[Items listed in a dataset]
********

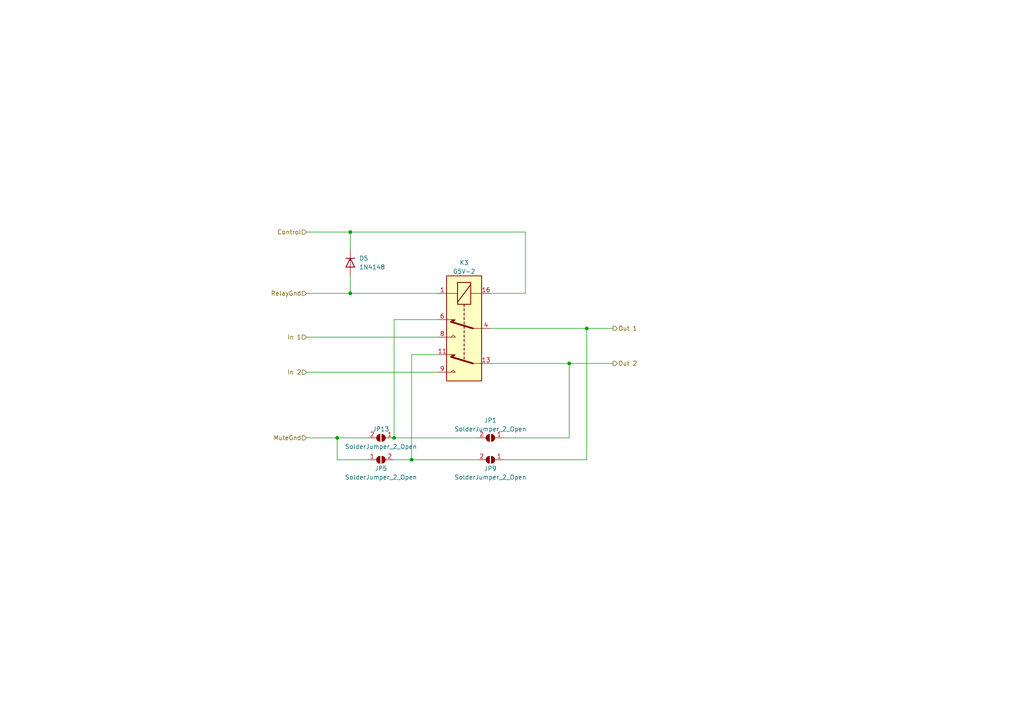
<source format=kicad_sch>
(kicad_sch (version 20230121) (generator eeschema)

  (uuid 1d75fa15-7583-4b9c-9a6b-823096ee8e43)

  (paper "A4")

  (title_block
    (title "Essigfabrik 2-Way PA Switcher")
    (date "2023-11-21")
    (rev "1")
    (company "Daniel Machnik Sounddesign und Tontechnik")
  )

  

  (junction (at 170.18 95.25) (diameter 0) (color 0 0 0 0)
    (uuid 0ea02610-b231-4a2a-9b2c-f1444fd5923f)
  )
  (junction (at 101.6 67.31) (diameter 0) (color 0 0 0 0)
    (uuid 63fa2beb-9bdc-43b1-bb13-3695a3b87259)
  )
  (junction (at 119.38 133.35) (diameter 0) (color 0 0 0 0)
    (uuid 7489a67e-28cd-4751-9928-334981db7979)
  )
  (junction (at 165.1 105.41) (diameter 0) (color 0 0 0 0)
    (uuid 9ce39c43-2aa6-4e54-935e-3c58cb6bbfe5)
  )
  (junction (at 114.3 127) (diameter 0) (color 0 0 0 0)
    (uuid b9f53426-de46-4970-b803-cece0be97d49)
  )
  (junction (at 97.79 127) (diameter 0) (color 0 0 0 0)
    (uuid c48c5932-8ec8-4ea9-9da5-e191366436f7)
  )
  (junction (at 101.6 85.09) (diameter 0) (color 0 0 0 0)
    (uuid e418a898-0619-45ee-b53e-7e75c7b5d782)
  )

  (wire (pts (xy 165.1 105.41) (xy 177.8 105.41))
    (stroke (width 0) (type default))
    (uuid 08d22f8f-3f5e-4718-b5ab-be2d7a37aaf1)
  )
  (wire (pts (xy 152.4 67.31) (xy 152.4 85.09))
    (stroke (width 0) (type default))
    (uuid 177188fc-fc29-41e4-ada6-05ded455510b)
  )
  (wire (pts (xy 114.3 133.35) (xy 119.38 133.35))
    (stroke (width 0) (type default))
    (uuid 2f0125da-0867-498c-8e09-e4da316787fc)
  )
  (wire (pts (xy 119.38 102.87) (xy 119.38 133.35))
    (stroke (width 0) (type default))
    (uuid 2f460dd5-dca1-4a17-b829-1b6af2d550ed)
  )
  (wire (pts (xy 88.9 67.31) (xy 101.6 67.31))
    (stroke (width 0) (type default))
    (uuid 32d87551-c8f5-491a-8f12-34ee892e8fa5)
  )
  (wire (pts (xy 114.3 92.71) (xy 114.3 127))
    (stroke (width 0) (type default))
    (uuid 331e4b1a-33b8-439a-bec9-243da3113bd6)
  )
  (wire (pts (xy 142.24 95.25) (xy 170.18 95.25))
    (stroke (width 0) (type default))
    (uuid 34437e8a-48ef-4be2-b258-459111cd4568)
  )
  (wire (pts (xy 97.79 133.35) (xy 97.79 127))
    (stroke (width 0) (type default))
    (uuid 416a6e51-dad9-4904-8ef5-9902bab62ba1)
  )
  (wire (pts (xy 146.05 133.35) (xy 170.18 133.35))
    (stroke (width 0) (type default))
    (uuid 59c8f2d5-83bb-4d96-a628-c068297d8aa1)
  )
  (wire (pts (xy 88.9 97.79) (xy 127 97.79))
    (stroke (width 0) (type default))
    (uuid 6cce62d9-8ebf-4b3e-8760-cb2adaddfdd0)
  )
  (wire (pts (xy 114.3 127) (xy 138.43 127))
    (stroke (width 0) (type default))
    (uuid 6fdc0c5a-e84d-42c7-ab3e-9ccd7173e35a)
  )
  (wire (pts (xy 170.18 95.25) (xy 177.8 95.25))
    (stroke (width 0) (type default))
    (uuid 73c64e26-8369-461a-821b-bec7ba35c6e8)
  )
  (wire (pts (xy 165.1 127) (xy 165.1 105.41))
    (stroke (width 0) (type default))
    (uuid 8901b8ef-d9fa-4c7e-a8d5-17f1c674e5f1)
  )
  (wire (pts (xy 127 102.87) (xy 119.38 102.87))
    (stroke (width 0) (type default))
    (uuid 8acb4acc-f42f-4647-82f4-cdb4cfb6777f)
  )
  (wire (pts (xy 101.6 67.31) (xy 101.6 72.39))
    (stroke (width 0) (type default))
    (uuid 8f8ce34d-fca1-4417-9acd-02611e836324)
  )
  (wire (pts (xy 142.24 85.09) (xy 152.4 85.09))
    (stroke (width 0) (type default))
    (uuid 966c1baf-3a3d-45c1-8b14-4f1419025240)
  )
  (wire (pts (xy 88.9 85.09) (xy 101.6 85.09))
    (stroke (width 0) (type default))
    (uuid a23932fe-8e07-4974-bb98-0017531fad55)
  )
  (wire (pts (xy 101.6 67.31) (xy 152.4 67.31))
    (stroke (width 0) (type default))
    (uuid a5d780fb-80d8-49c3-88e3-7db6598460ea)
  )
  (wire (pts (xy 101.6 80.01) (xy 101.6 85.09))
    (stroke (width 0) (type default))
    (uuid b070aa7c-6fc6-42cb-89d3-a6ef2a2a079f)
  )
  (wire (pts (xy 119.38 133.35) (xy 138.43 133.35))
    (stroke (width 0) (type default))
    (uuid b34e7723-b904-48de-830f-c49297357a82)
  )
  (wire (pts (xy 88.9 107.95) (xy 127 107.95))
    (stroke (width 0) (type default))
    (uuid b58c16f0-9832-42a5-b8c2-b5d779c253a7)
  )
  (wire (pts (xy 88.9 127) (xy 97.79 127))
    (stroke (width 0) (type default))
    (uuid be8f3f49-4867-4888-8727-bf6916b63318)
  )
  (wire (pts (xy 146.05 127) (xy 165.1 127))
    (stroke (width 0) (type default))
    (uuid c49a5c82-ca84-432a-8333-2d1dd56dab53)
  )
  (wire (pts (xy 106.68 133.35) (xy 97.79 133.35))
    (stroke (width 0) (type default))
    (uuid c76b37e3-5f97-4ce2-8f94-825cb22f9e53)
  )
  (wire (pts (xy 97.79 127) (xy 106.68 127))
    (stroke (width 0) (type default))
    (uuid d881f9b2-adc4-4b45-ab46-bdd41834a3ac)
  )
  (wire (pts (xy 142.24 105.41) (xy 165.1 105.41))
    (stroke (width 0) (type default))
    (uuid dd5e33ef-ec16-4a24-849a-959ed1eed14c)
  )
  (wire (pts (xy 127 92.71) (xy 114.3 92.71))
    (stroke (width 0) (type default))
    (uuid ec094e4d-4519-44c4-9604-83bee0d3fe38)
  )
  (wire (pts (xy 170.18 133.35) (xy 170.18 95.25))
    (stroke (width 0) (type default))
    (uuid ef1be49f-da82-4c61-8308-fa487a3f86ec)
  )
  (wire (pts (xy 101.6 85.09) (xy 127 85.09))
    (stroke (width 0) (type default))
    (uuid fddd3cb7-0c37-4ee4-8588-6e72bbbac712)
  )

  (hierarchical_label "Out 2" (shape output) (at 177.8 105.41 0) (fields_autoplaced)
    (effects (font (size 1.27 1.27)) (justify left))
    (uuid 127defed-d400-459b-a490-a8e27ededc03)
  )
  (hierarchical_label "Out 1" (shape output) (at 177.8 95.25 0) (fields_autoplaced)
    (effects (font (size 1.27 1.27)) (justify left))
    (uuid 16efc286-ee42-41ef-939c-8ed444b841ec)
  )
  (hierarchical_label "MuteGnd" (shape input) (at 88.9 127 180) (fields_autoplaced)
    (effects (font (size 1.27 1.27)) (justify right))
    (uuid 34a091ce-ae8f-4a58-8a15-f7e809a41de8)
  )
  (hierarchical_label "In 1" (shape input) (at 88.9 97.79 180) (fields_autoplaced)
    (effects (font (size 1.27 1.27)) (justify right))
    (uuid 44188c5a-fc13-45d9-b4ee-ee05355927cb)
  )
  (hierarchical_label "In 2" (shape input) (at 88.9 107.95 180) (fields_autoplaced)
    (effects (font (size 1.27 1.27)) (justify right))
    (uuid 4fb380c9-a047-4887-929b-09c28be9fce6)
  )
  (hierarchical_label "RelayGnd" (shape input) (at 88.9 85.09 180) (fields_autoplaced)
    (effects (font (size 1.27 1.27)) (justify right))
    (uuid 933baca1-640f-4ad2-8ee4-b5c3250cfcb1)
  )
  (hierarchical_label "Control" (shape input) (at 88.9 67.31 180) (fields_autoplaced)
    (effects (font (size 1.27 1.27)) (justify right))
    (uuid f7cdcc60-e3f5-4908-9d50-500f9fca1ebe)
  )

  (symbol (lib_id "Jumper:SolderJumper_2_Open") (at 110.49 127 180) (unit 1)
    (in_bom yes) (on_board yes) (dnp no)
    (uuid 03dd1d00-38a2-4cbb-a09a-e7236b566fd3)
    (property "Reference" "JP13" (at 110.49 124.46 0)
      (effects (font (size 1.27 1.27)))
    )
    (property "Value" "SolderJumper_2_Open" (at 110.49 129.54 0)
      (effects (font (size 1.27 1.27)))
    )
    (property "Footprint" "Jumper:SolderJumper-2_P1.3mm_Open_RoundedPad1.0x1.5mm" (at 110.49 127 0)
      (effects (font (size 1.27 1.27)) hide)
    )
    (property "Datasheet" "~" (at 110.49 127 0)
      (effects (font (size 1.27 1.27)) hide)
    )
    (pin "1" (uuid 6cf70291-6687-4b49-a6c7-73f59b4fc897))
    (pin "2" (uuid 464c4f0d-b710-455f-a18c-f5380ec21a2b))
    (instances
      (project "EF_matrix"
        (path "/621f65ee-d66d-40b7-9a89-3052b9373190/83594cf7-d08d-45fb-9101-eceb3e165d81"
          (reference "JP13") (unit 1)
        )
        (path "/621f65ee-d66d-40b7-9a89-3052b9373190/34961c6e-8111-4264-9879-c821c979b5bf"
          (reference "JP14") (unit 1)
        )
        (path "/621f65ee-d66d-40b7-9a89-3052b9373190/80a608f8-b12f-4bd9-81fe-5091df3aa2f0"
          (reference "JP15") (unit 1)
        )
        (path "/621f65ee-d66d-40b7-9a89-3052b9373190/b7588969-0688-43e0-968b-cad44fafa9f2"
          (reference "JP16") (unit 1)
        )
      )
    )
  )

  (symbol (lib_id "Jumper:SolderJumper_2_Open") (at 110.49 133.35 0) (unit 1)
    (in_bom yes) (on_board yes) (dnp no)
    (uuid 2d7f7221-fb8b-478d-b662-830630cebab9)
    (property "Reference" "JP5" (at 110.49 135.89 0)
      (effects (font (size 1.27 1.27)))
    )
    (property "Value" "SolderJumper_2_Open" (at 110.49 138.43 0)
      (effects (font (size 1.27 1.27)))
    )
    (property "Footprint" "Jumper:SolderJumper-2_P1.3mm_Open_RoundedPad1.0x1.5mm" (at 110.49 133.35 0)
      (effects (font (size 1.27 1.27)) hide)
    )
    (property "Datasheet" "~" (at 110.49 133.35 0)
      (effects (font (size 1.27 1.27)) hide)
    )
    (pin "1" (uuid 6c01cc56-fb54-46db-923d-5b148626097a))
    (pin "2" (uuid 26196eee-45e5-40eb-bcba-bf565c41e510))
    (instances
      (project "EF_matrix"
        (path "/621f65ee-d66d-40b7-9a89-3052b9373190/83594cf7-d08d-45fb-9101-eceb3e165d81"
          (reference "JP5") (unit 1)
        )
        (path "/621f65ee-d66d-40b7-9a89-3052b9373190/34961c6e-8111-4264-9879-c821c979b5bf"
          (reference "JP6") (unit 1)
        )
        (path "/621f65ee-d66d-40b7-9a89-3052b9373190/80a608f8-b12f-4bd9-81fe-5091df3aa2f0"
          (reference "JP7") (unit 1)
        )
        (path "/621f65ee-d66d-40b7-9a89-3052b9373190/b7588969-0688-43e0-968b-cad44fafa9f2"
          (reference "JP8") (unit 1)
        )
      )
    )
  )

  (symbol (lib_id "Jumper:SolderJumper_2_Open") (at 142.24 127 180) (unit 1)
    (in_bom yes) (on_board yes) (dnp no) (fields_autoplaced)
    (uuid 7f249bf0-3b8f-4ca2-b2e3-846026df614e)
    (property "Reference" "JP1" (at 142.24 121.92 0)
      (effects (font (size 1.27 1.27)))
    )
    (property "Value" "SolderJumper_2_Open" (at 142.24 124.46 0)
      (effects (font (size 1.27 1.27)))
    )
    (property "Footprint" "Jumper:SolderJumper-2_P1.3mm_Open_RoundedPad1.0x1.5mm" (at 142.24 127 0)
      (effects (font (size 1.27 1.27)) hide)
    )
    (property "Datasheet" "~" (at 142.24 127 0)
      (effects (font (size 1.27 1.27)) hide)
    )
    (pin "1" (uuid a54879c0-8ec5-475d-a1df-110bfcead706))
    (pin "2" (uuid 96eadefb-08ab-448b-a67a-588ecce95b01))
    (instances
      (project "EF_matrix"
        (path "/621f65ee-d66d-40b7-9a89-3052b9373190/83594cf7-d08d-45fb-9101-eceb3e165d81"
          (reference "JP1") (unit 1)
        )
        (path "/621f65ee-d66d-40b7-9a89-3052b9373190/34961c6e-8111-4264-9879-c821c979b5bf"
          (reference "JP2") (unit 1)
        )
        (path "/621f65ee-d66d-40b7-9a89-3052b9373190/80a608f8-b12f-4bd9-81fe-5091df3aa2f0"
          (reference "JP3") (unit 1)
        )
        (path "/621f65ee-d66d-40b7-9a89-3052b9373190/b7588969-0688-43e0-968b-cad44fafa9f2"
          (reference "JP4") (unit 1)
        )
      )
    )
  )

  (symbol (lib_id "Relay:G5V-2") (at 134.62 95.25 90) (mirror x) (unit 1)
    (in_bom yes) (on_board yes) (dnp no)
    (uuid 8fca4161-200c-405e-95e4-ea2ff52f6891)
    (property "Reference" "K3" (at 134.62 76.2 90)
      (effects (font (size 1.27 1.27)))
    )
    (property "Value" "G5V-2" (at 134.62 78.74 90)
      (effects (font (size 1.27 1.27)))
    )
    (property "Footprint" "Relay_THT:Relay_DPDT_Omron_G5V-2" (at 135.89 111.76 0)
      (effects (font (size 1.27 1.27)) (justify left) hide)
    )
    (property "Datasheet" "http://omronfs.omron.com/en_US/ecb/products/pdf/en-g5v_2.pdf" (at 134.62 95.25 0)
      (effects (font (size 1.27 1.27)) hide)
    )
    (pin "1" (uuid e5f1c297-1e24-4627-9928-9904d8a3a9d7))
    (pin "11" (uuid 37a5586e-1274-463d-8a0c-2d4645542f3e))
    (pin "13" (uuid f0601038-c7fb-4528-9aa3-480f254797ba))
    (pin "16" (uuid 4d718c2e-f414-4134-927e-21baa70bfc24))
    (pin "4" (uuid ea5144e7-4bf7-46f7-91fc-03514edf7ed5))
    (pin "6" (uuid b9992b17-bc7a-4167-a71b-3ae680bd2da7))
    (pin "8" (uuid 0b37826b-41bc-4a4f-864f-b918f754b058))
    (pin "9" (uuid 4b813177-fbe4-4430-81bf-1c155daf6038))
    (instances
      (project "EF_matrix"
        (path "/621f65ee-d66d-40b7-9a89-3052b9373190"
          (reference "K3") (unit 1)
        )
        (path "/621f65ee-d66d-40b7-9a89-3052b9373190/83594cf7-d08d-45fb-9101-eceb3e165d81"
          (reference "K1") (unit 1)
        )
        (path "/621f65ee-d66d-40b7-9a89-3052b9373190/34961c6e-8111-4264-9879-c821c979b5bf"
          (reference "K3") (unit 1)
        )
        (path "/621f65ee-d66d-40b7-9a89-3052b9373190/80a608f8-b12f-4bd9-81fe-5091df3aa2f0"
          (reference "K4") (unit 1)
        )
        (path "/621f65ee-d66d-40b7-9a89-3052b9373190/b7588969-0688-43e0-968b-cad44fafa9f2"
          (reference "K5") (unit 1)
        )
      )
    )
  )

  (symbol (lib_id "Diode:1N4148") (at 101.6 76.2 270) (unit 1)
    (in_bom yes) (on_board yes) (dnp no) (fields_autoplaced)
    (uuid 95e8fdaf-2ad1-46c7-a1f3-98ea090e8904)
    (property "Reference" "D5" (at 104.14 74.93 90)
      (effects (font (size 1.27 1.27)) (justify left))
    )
    (property "Value" "1N4148" (at 104.14 77.47 90)
      (effects (font (size 1.27 1.27)) (justify left))
    )
    (property "Footprint" "Diode_THT:D_DO-35_SOD27_P7.62mm_Horizontal" (at 101.6 76.2 0)
      (effects (font (size 1.27 1.27)) hide)
    )
    (property "Datasheet" "https://assets.nexperia.com/documents/data-sheet/1N4148_1N4448.pdf" (at 101.6 76.2 0)
      (effects (font (size 1.27 1.27)) hide)
    )
    (property "Sim.Device" "D" (at 101.6 76.2 0)
      (effects (font (size 1.27 1.27)) hide)
    )
    (property "Sim.Pins" "1=K 2=A" (at 101.6 76.2 0)
      (effects (font (size 1.27 1.27)) hide)
    )
    (pin "1" (uuid 75032817-7c78-428e-9692-56d0ab8262d8))
    (pin "2" (uuid b9e212c6-12d5-4a6b-89ee-59852a4ebef4))
    (instances
      (project "EF_matrix"
        (path "/621f65ee-d66d-40b7-9a89-3052b9373190/83594cf7-d08d-45fb-9101-eceb3e165d81"
          (reference "D5") (unit 1)
        )
        (path "/621f65ee-d66d-40b7-9a89-3052b9373190/34961c6e-8111-4264-9879-c821c979b5bf"
          (reference "D6") (unit 1)
        )
        (path "/621f65ee-d66d-40b7-9a89-3052b9373190/80a608f8-b12f-4bd9-81fe-5091df3aa2f0"
          (reference "D7") (unit 1)
        )
        (path "/621f65ee-d66d-40b7-9a89-3052b9373190/b7588969-0688-43e0-968b-cad44fafa9f2"
          (reference "D8") (unit 1)
        )
      )
    )
  )

  (symbol (lib_id "Jumper:SolderJumper_2_Open") (at 142.24 133.35 180) (unit 1)
    (in_bom yes) (on_board yes) (dnp no)
    (uuid adda4271-95ae-4167-bf32-cfc9de0ee584)
    (property "Reference" "JP9" (at 142.24 135.89 0)
      (effects (font (size 1.27 1.27)))
    )
    (property "Value" "SolderJumper_2_Open" (at 142.24 138.43 0)
      (effects (font (size 1.27 1.27)))
    )
    (property "Footprint" "Jumper:SolderJumper-2_P1.3mm_Open_RoundedPad1.0x1.5mm" (at 142.24 133.35 0)
      (effects (font (size 1.27 1.27)) hide)
    )
    (property "Datasheet" "~" (at 142.24 133.35 0)
      (effects (font (size 1.27 1.27)) hide)
    )
    (pin "1" (uuid 8d636770-242d-4da8-8868-c259f33feada))
    (pin "2" (uuid f9ac417e-5142-4ec2-8f23-87b79c5aabf3))
    (instances
      (project "EF_matrix"
        (path "/621f65ee-d66d-40b7-9a89-3052b9373190/83594cf7-d08d-45fb-9101-eceb3e165d81"
          (reference "JP9") (unit 1)
        )
        (path "/621f65ee-d66d-40b7-9a89-3052b9373190/34961c6e-8111-4264-9879-c821c979b5bf"
          (reference "JP10") (unit 1)
        )
        (path "/621f65ee-d66d-40b7-9a89-3052b9373190/80a608f8-b12f-4bd9-81fe-5091df3aa2f0"
          (reference "JP11") (unit 1)
        )
        (path "/621f65ee-d66d-40b7-9a89-3052b9373190/b7588969-0688-43e0-968b-cad44fafa9f2"
          (reference "JP12") (unit 1)
        )
      )
    )
  )
)

</source>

********

### Exercise details
Up to and including the line with "(uuid 34437e8a-48ef-4be2-b258-459111cd4568)", repeat every line from the top of the entries exactly, but not the pictures.

### Completed exercise
<source format=kicad_sch>
(kicad_sch (version 20230121) (generator eeschema)

  (uuid 1d75fa15-7583-4b9c-9a6b-823096ee8e43)

  (paper "A4")

  (title_block
    (title "Essigfabrik 2-Way PA Switcher")
    (date "2023-11-21")
    (rev "1")
    (company "Daniel Machnik Sounddesign und Tontechnik")
  )

  

  (junction (at 170.18 95.25) (diameter 0) (color 0 0 0 0)
    (uuid 0ea02610-b231-4a2a-9b2c-f1444fd5923f)
  )
  (junction (at 101.6 67.31) (diameter 0) (color 0 0 0 0)
    (uuid 63fa2beb-9bdc-43b1-bb13-3695a3b87259)
  )
  (junction (at 119.38 133.35) (diameter 0) (color 0 0 0 0)
    (uuid 7489a67e-28cd-4751-9928-334981db7979)
  )
  (junction (at 165.1 105.41) (diameter 0) (color 0 0 0 0)
    (uuid 9ce39c43-2aa6-4e54-935e-3c58cb6bbfe5)
  )
  (junction (at 114.3 127) (diameter 0) (color 0 0 0 0)
    (uuid b9f53426-de46-4970-b803-cece0be97d49)
  )
  (junction (at 97.79 127) (diameter 0) (color 0 0 0 0)
    (uuid c48c5932-8ec8-4ea9-9da5-e191366436f7)
  )
  (junction (at 101.6 85.09) (diameter 0) (color 0 0 0 0)
    (uuid e418a898-0619-45ee-b53e-7e75c7b5d782)
  )

  (wire (pts (xy 165.1 105.41) (xy 177.8 105.41))
    (stroke (width 0) (type default))
    (uuid 08d22f8f-3f5e-4718-b5ab-be2d7a37aaf1)
  )
  (wire (pts (xy 152.4 67.31) (xy 152.4 85.09))
    (stroke (width 0) (type default))
    (uuid 177188fc-fc29-41e4-ada6-05ded455510b)
  )
  (wire (pts (xy 114.3 133.35) (xy 119.38 133.35))
    (stroke (width 0) (type default))
    (uuid 2f0125da-0867-498c-8e09-e4da316787fc)
  )
  (wire (pts (xy 119.38 102.87) (xy 119.38 133.35))
    (stroke (width 0) (type default))
    (uuid 2f460dd5-dca1-4a17-b829-1b6af2d550ed)
  )
  (wire (pts (xy 88.9 67.31) (xy 101.6 67.31))
    (stroke (width 0) (type default))
    (uuid 32d87551-c8f5-491a-8f12-34ee892e8fa5)
  )
  (wire (pts (xy 114.3 92.71) (xy 114.3 127))
    (stroke (width 0) (type default))
    (uuid 331e4b1a-33b8-439a-bec9-243da3113bd6)
  )
  (wire (pts (xy 142.24 95.25) (xy 170.18 95.25))
    (stroke (width 0) (type default))
    (uuid 34437e8a-48ef-4be2-b258-459111cd4568)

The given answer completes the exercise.